_YOUR ASSIGNMENT_.
Output the full listing below exactly as it reads, and skip anything that is a picture.

_INPUT DATA_.
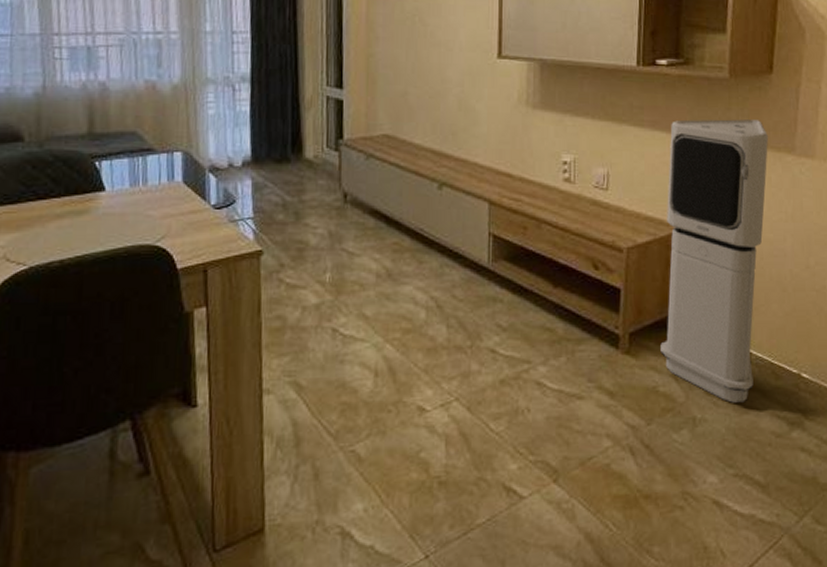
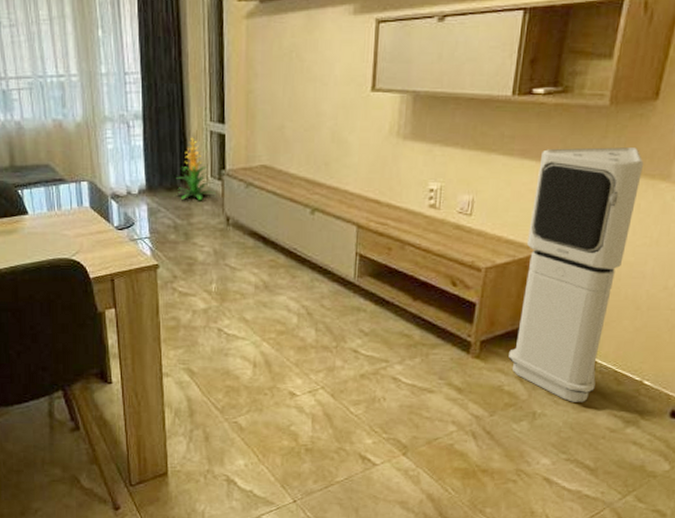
indoor plant: none [287,103,331,173] -> present [176,137,215,200]

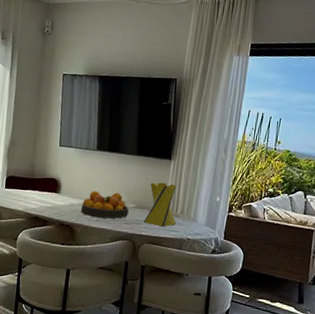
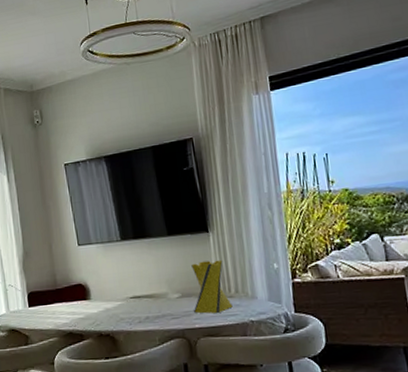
fruit bowl: present [80,191,129,219] -> none [117,284,174,319]

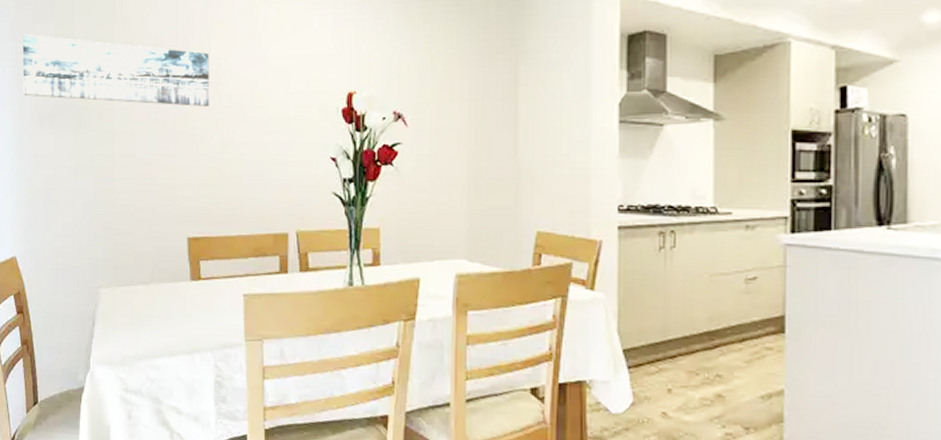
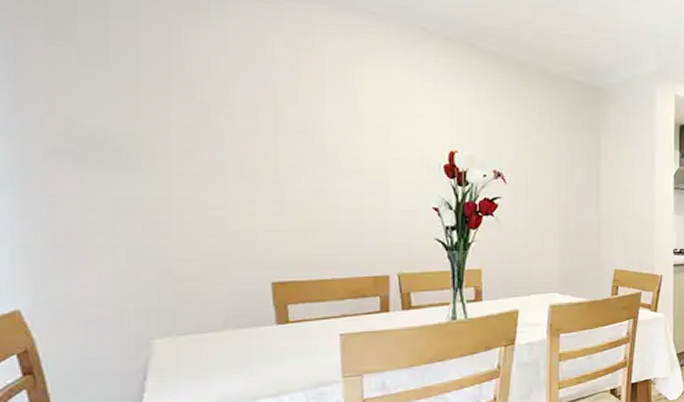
wall art: present [22,33,210,106] -> none [25,54,298,154]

_EXERCISE ANSWER_.
indoor plant: none [287,103,331,173] -> present [176,137,215,200]

fruit bowl: present [80,191,129,219] -> none [117,284,174,319]

wall art: present [22,33,210,106] -> none [25,54,298,154]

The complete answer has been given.